Video: courtesy pic.twitter.com/1s0G3tiFqJ— Opiyo Jnr (@john_Opiyo_Jnr) September 16, 2020
Una donna, nuda, spogliata anche dei vestiti, sta fuggendo lungo una strada. I soldati governativi la rincorrono e l’accusano di essere una terrorista. Uno dei militari la raggiunge e inizia a bastonarla, poi un collega impugna il kalashnikov le scarica una raffica contro e a quel punto tutti i soldati governativi presenti impugnano le armi, MK-47 e MPK, e iniziano a svuotare i caricatori sul corpo ormai esanime della donna. Il video termina poi con il primo piano di Ramiro Moises Machatine, l’autore del filmato, che dopo aver ripreso la donna martoriata si ritrae con le dita in segno di vittoria. Una sequenza di immagini impressionanti, indegne e che ha legittimamente generato scandalo e messo sotto accusa il Ministro della Difesa del Mozambico e tutto l’apparato delle Forze Armate. In prima battuta il governo di Maputo ha dichiarato che si trattava di un falso o che comunque non riguardava l’esercito nazionale poi, dopo che Amnesty International, con prove alla mano, ha dimostrato che era invece un video autentico. Il ministro della Difesa ha commentato così alla Bbc: “Una cosa orribile bisogna far luce su quello che è accaduto”. Amnesty ha già avviato una propria inchiesta riuscendo a identificare dove e quando è stato girato il video, ma nonostante le prove c’è chi all’interno del governo mozambicano preferisce insabbiare piuttosto che far luce sull’ignobile omicidio. Il ministro dell’Interno Amade Miquidade ha infatti assolto i soldati regolari accusando invece gli jihadisti di aver usato divise militari mentre uccidevano la donna allo scopo di diffondere propaganda anti-governativa.
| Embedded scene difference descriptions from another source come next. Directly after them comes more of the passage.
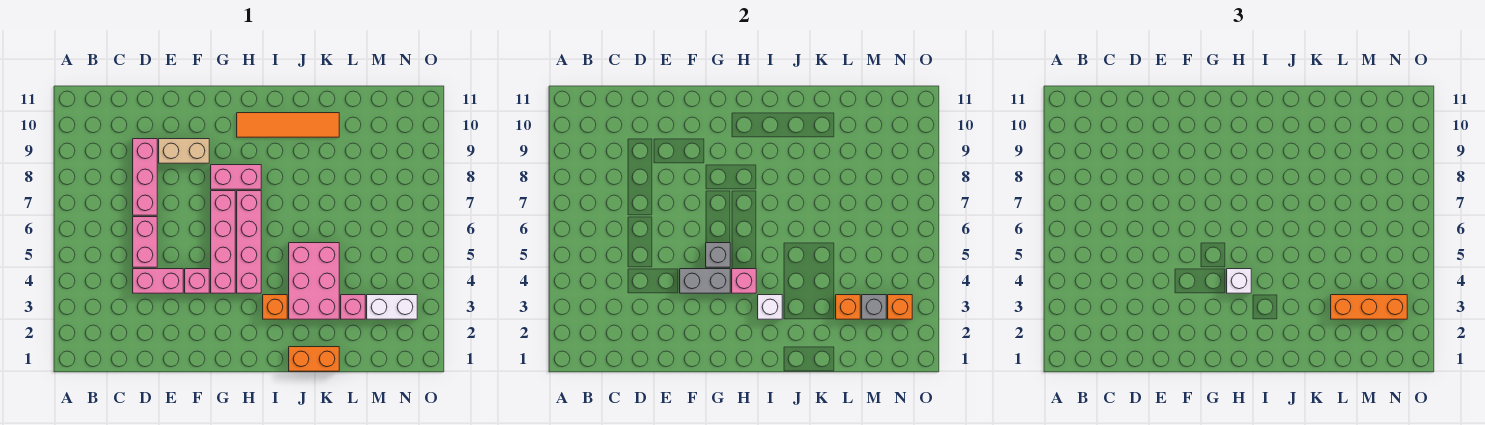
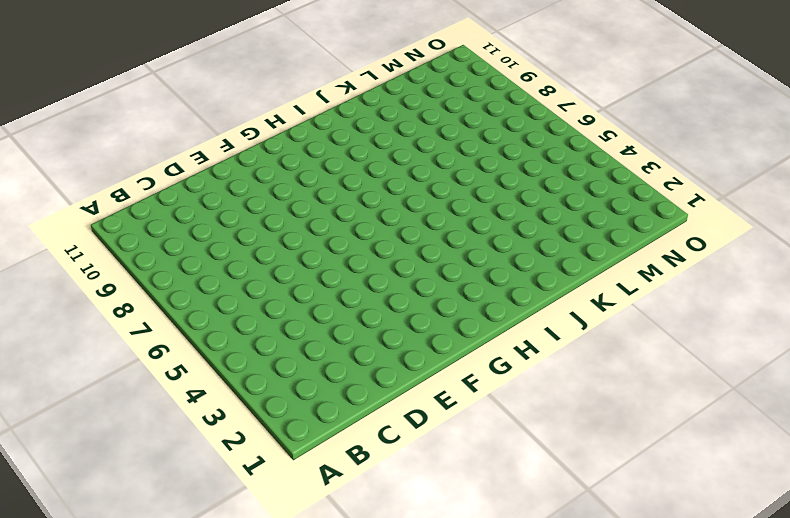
none -> pink 1x2 brick [133,269,183,293]
none -> pink 1x2 brick [133,217,157,267]
none -> pink 1x3 brick [133,139,157,215]

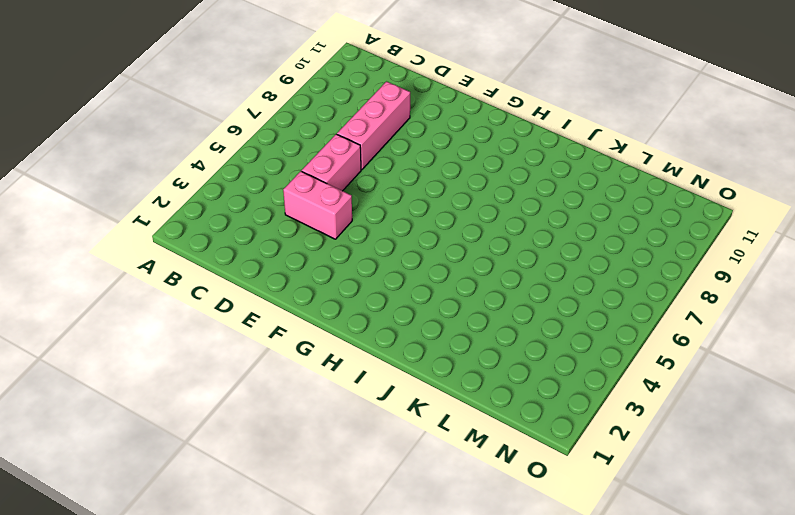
none -> tan 1x2 brick [159,139,209,163]
none -> pink 1x1 brick [185,269,209,293]
none -> pink 1x4 brick [211,191,235,293]

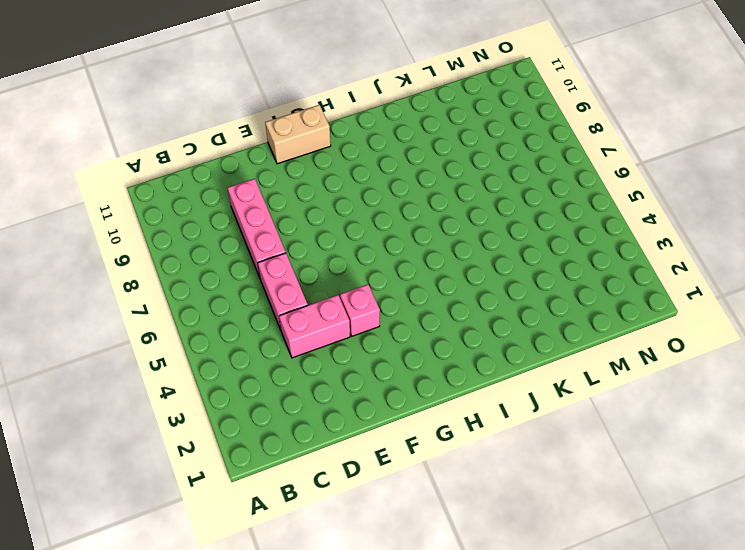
tan 1x2 brick [265,105,331,164] -> tan 1x2 brick moved to [159,139,209,163]
none -> pink 1x4 brick [211,191,235,293]
none -> pink 1x2 brick [211,165,261,189]
none -> pink 1x4 brick [237,191,261,293]

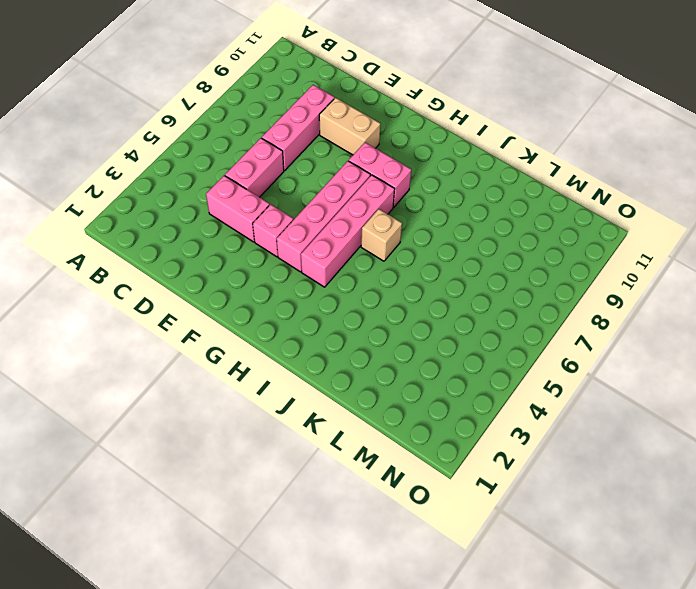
tan 1x1 brick [361,209,402,261] -> none
none -> orange 1x4 tile [237,113,339,137]
none -> orange 1x1 brick [263,295,287,319]
none -> orange 1x2 brick [289,347,339,371]

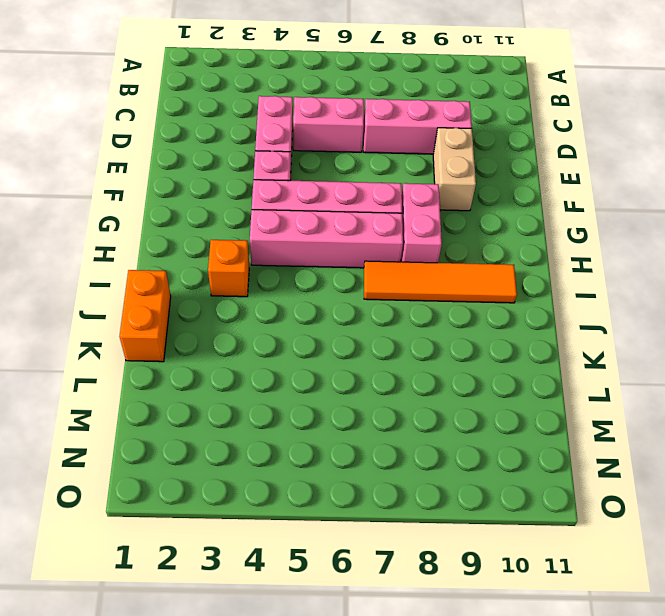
orange 1x4 tile [364,261,517,303] -> orange 1x4 tile turned to [237,113,339,137]
none -> pink 2x3 brick [289,243,339,319]
none -> pink 1x1 brick [341,295,365,319]
none -> white 1x2 brick [367,295,417,319]

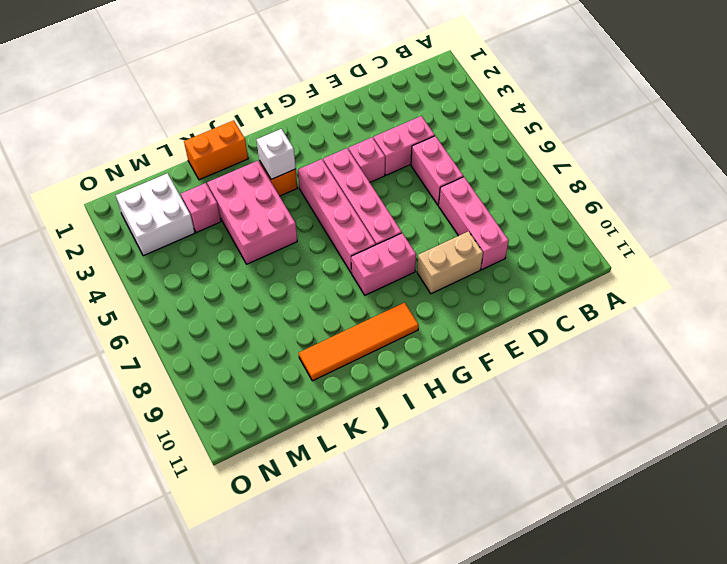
white 2x2 brick [116,173,195,256] -> white 1x2 brick [367,295,417,319]
none -> grey 1x2 brick [680,269,730,293]
none -> grey 1x1 brick [706,243,730,267]
none -> pink 1x1 brick [732,269,756,293]

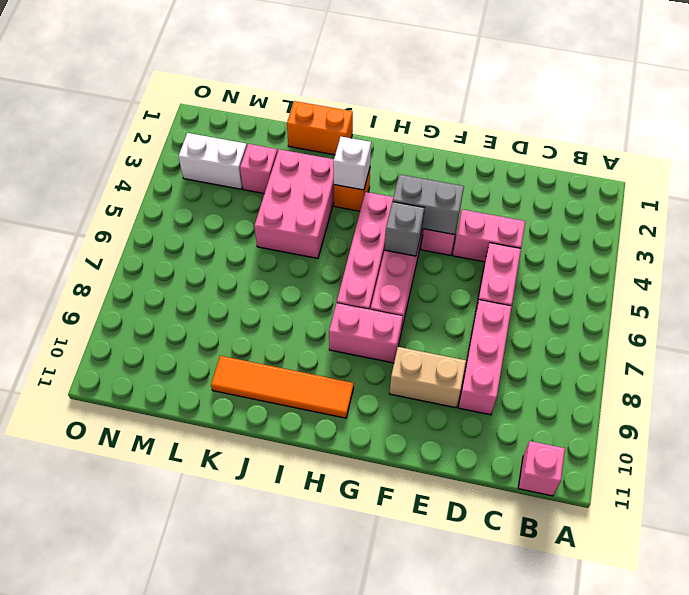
pink 1x1 brick [518,441,565,496] -> pink 1x1 brick moved to [732,269,756,293]
none -> orange 1x1 brick [836,295,860,319]
none -> grey 1x1 brick [862,295,886,319]
none -> orange 1x1 brick [888,295,912,319]

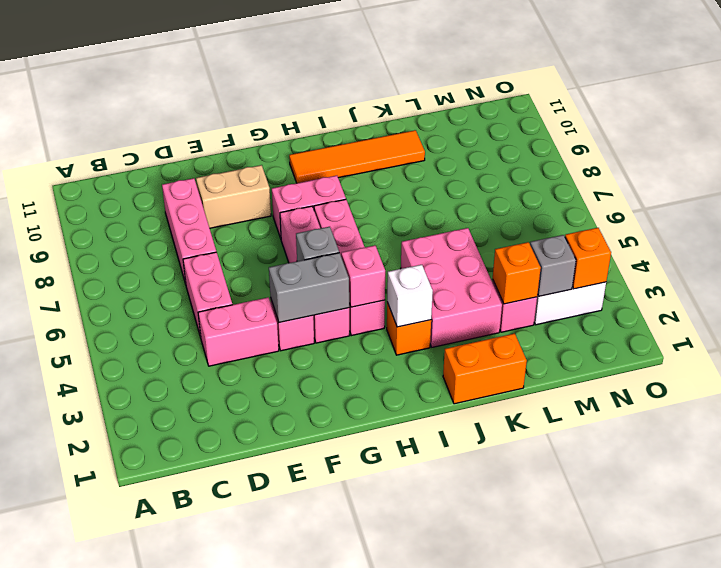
none -> white 1x1 brick [1227,269,1251,293]
none -> orange 1x3 brick [1331,295,1407,319]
Non è stato questo il primo episodio in cui vengono ritratti in video dei soldati africani che abusano del proprio potere e compiono nefandezze scioccanti ai danni della popolazione civile. Inside Over e ilGiornale.it si erano occupati a luglio 2018 di un video in cui venivano ripresi dei soldati camerunensi fucilare donne e bambini accusandoli di essere dei fiancheggiatori di Boko Haram. Una storia agghiacciante arrivata ad un epilogo solo dopo che l’emittente britannica Bbc aveva indagato e tramite un inchiesta giornalistica erano affiorati i nomi dei colpevoli ed era stata provata l’autenticità del girato. In quel caso il governo di Yaoundé prese provvedimenti ma a quanto pare il fenomeno in Africa, dopo quanto è avvenuto in Mozambico, è molto più diffuso di quanto si possa immaginare e rimangono quindi ancora valide e attuali le domande che ci ponemmo in occasione del servizio sul video camerunense: ”quanti altri casi di esecuzioni sommarie si sono verificati in nome della guerra contro l’islamismo e non si conoscono? Quante violazione dei diritti umani sono state commesse in nome della lotta alla jihad? Quante volte l’orrore è stato utilizzato come antidoto al terrore?” .
Al momento rispondere a questi interrogativi è impossibile, ma visto quanto accaduto nelle ultime ore, è legittimo pensare che la realtà possa essere ben peggiore di quanto ci si possa spingere a ipotizzare.